**What this task involves:**
Could you copy out every line of the data where the word "SQUARE" occurs?

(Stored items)
====

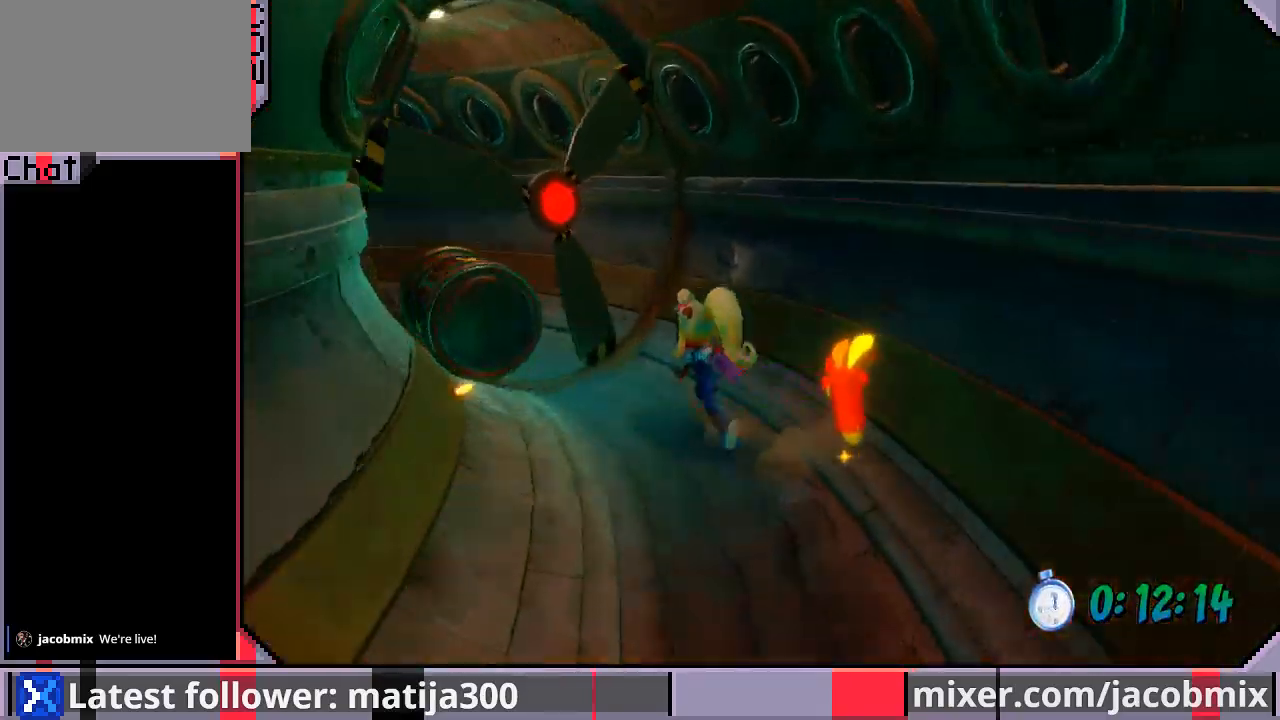
{"buttons": ["CROSS", "R1", "DPAD_UP", "DPAD_LEFT"], "left_stick": "center", "right_stick": "center", "events": [[233, "R1", "down"], [467, "CROSS", "down"]]}
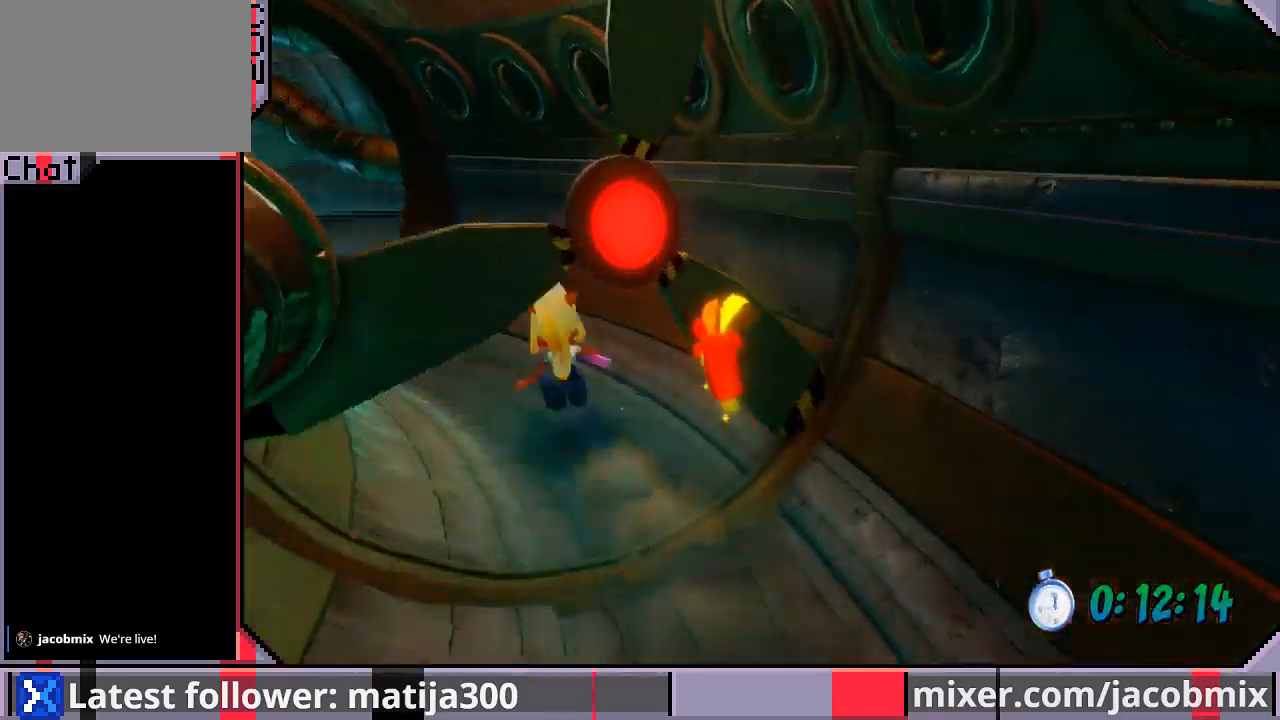
{"buttons": ["DPAD_UP", "DPAD_LEFT"], "left_stick": "center", "right_stick": "center", "events": [[100, "R1", "up"], [200, "CROSS", "up"]]}
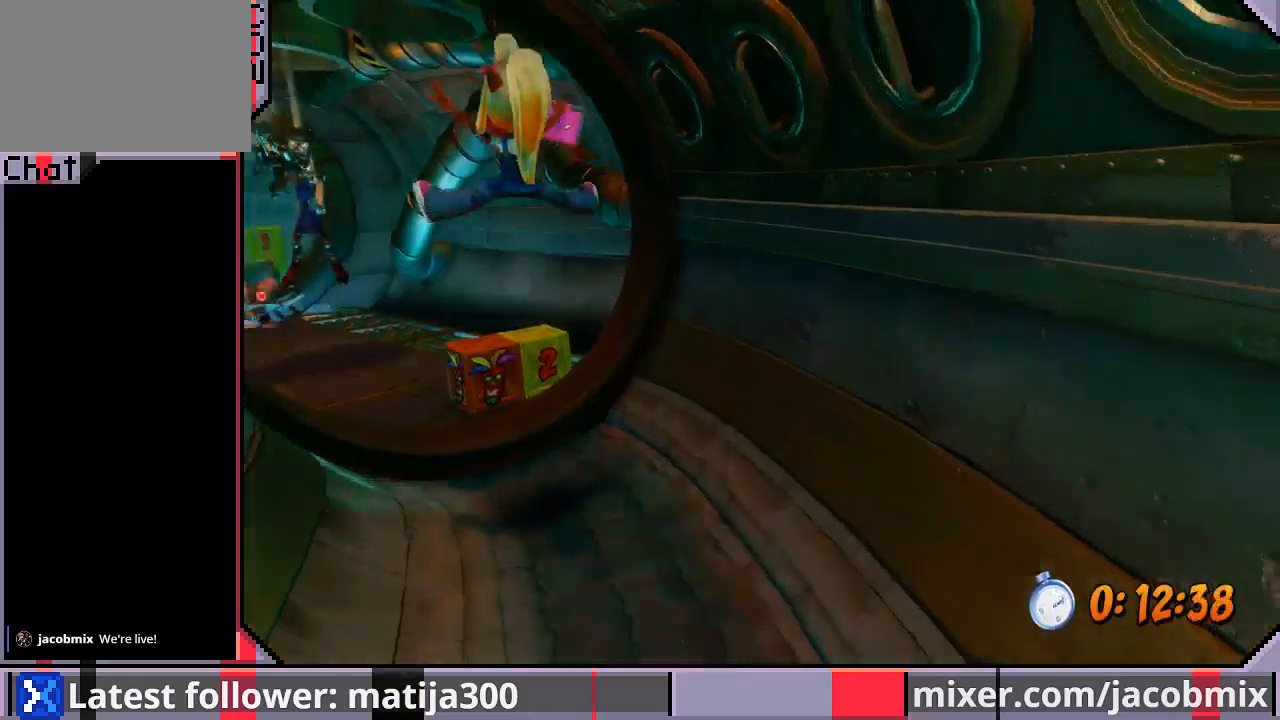
{"buttons": ["SQUARE", "R1", "DPAD_UP"], "left_stick": "center", "right_stick": "center", "events": [[67, "DPAD_LEFT", "up"], [267, "R1", "down"], [367, "SQUARE", "down"]]}
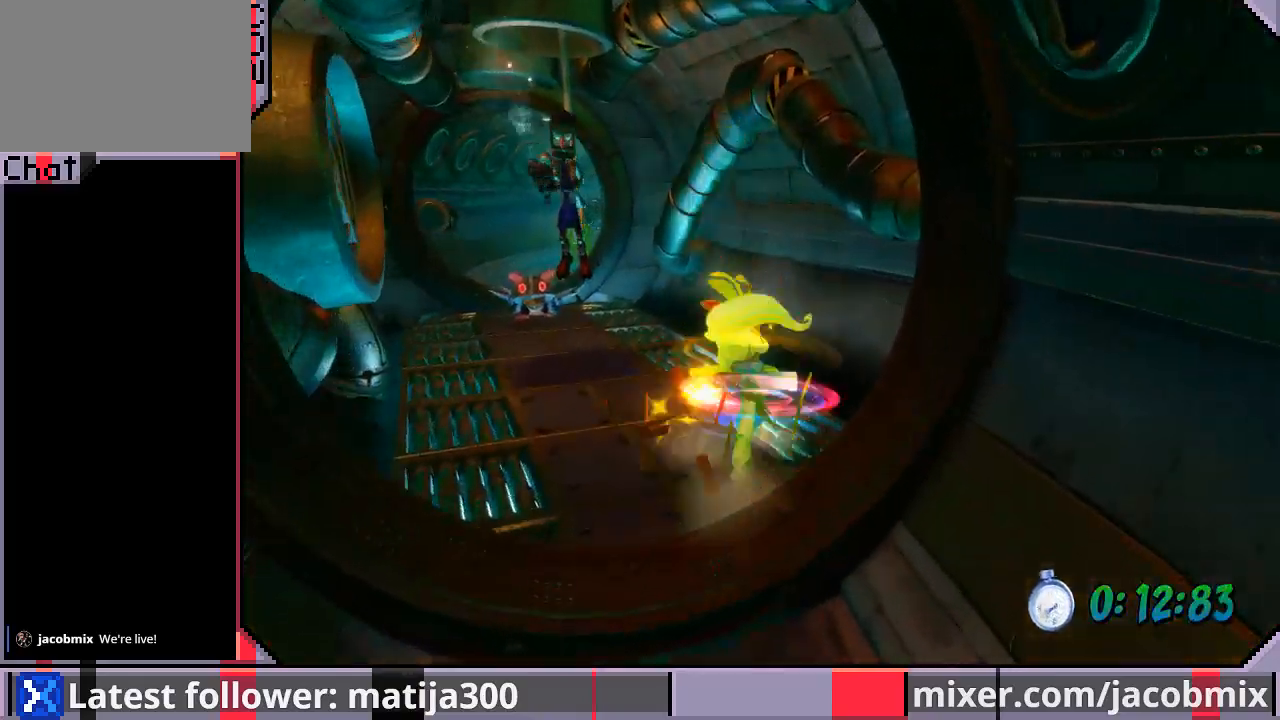
{"buttons": ["CROSS", "DPAD_UP", "DPAD_LEFT"], "left_stick": "center", "right_stick": "center", "events": [[33, "DPAD_LEFT", "down"], [67, "R1", "up"], [67, "SQUARE", "up"], [367, "DPAD_LEFT", "up"], [433, "CROSS", "down"], [467, "DPAD_LEFT", "down"]]}
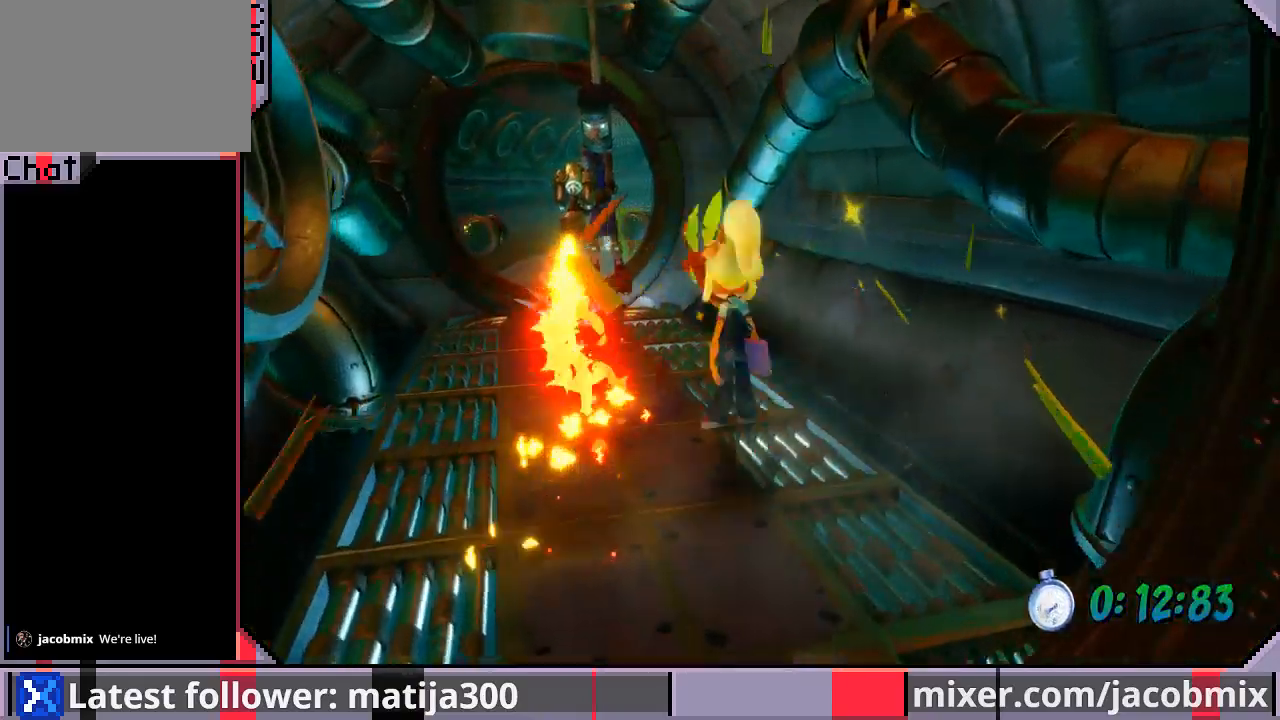
{"buttons": ["DPAD_UP"], "left_stick": "center", "right_stick": "center", "events": [[200, "CROSS", "up"], [233, "DPAD_LEFT", "up"], [400, "DPAD_LEFT", "down"], [467, "DPAD_LEFT", "up"]]}
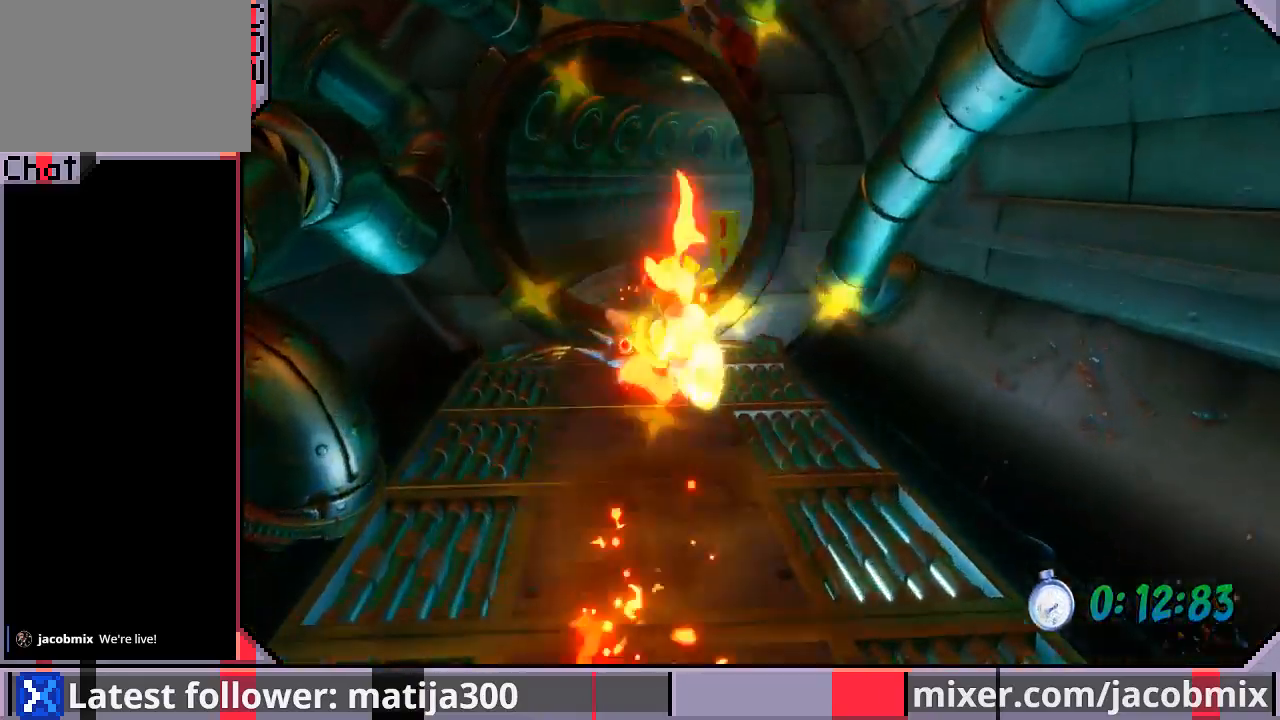
{"buttons": ["CROSS", "DPAD_UP"], "left_stick": "center", "right_stick": "center", "events": [[133, "R1", "down"], [267, "CROSS", "down"], [500, "R1", "up"]]}
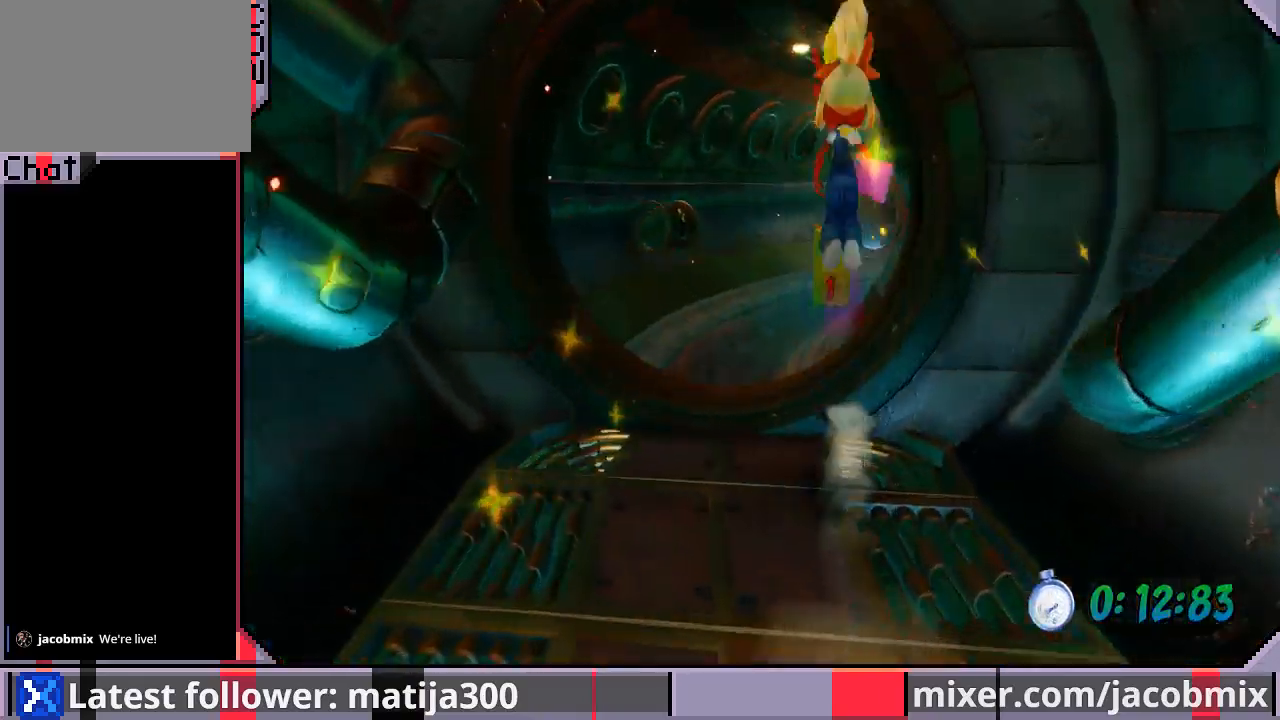
{"buttons": ["DPAD_UP"], "left_stick": "center", "right_stick": "center", "events": [[67, "CROSS", "up"]]}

====

**Solution to this problem:**
{"buttons": ["SQUARE", "R1", "DPAD_UP"], "left_stick": "center", "right_stick": "center", "events": [[67, "DPAD_LEFT", "up"], [267, "R1", "down"], [367, "SQUARE", "down"]]}
{"buttons": ["CROSS", "DPAD_UP", "DPAD_LEFT"], "left_stick": "center", "right_stick": "center", "events": [[33, "DPAD_LEFT", "down"], [67, "R1", "up"], [67, "SQUARE", "up"], [367, "DPAD_LEFT", "up"], [433, "CROSS", "down"], [467, "DPAD_LEFT", "down"]]}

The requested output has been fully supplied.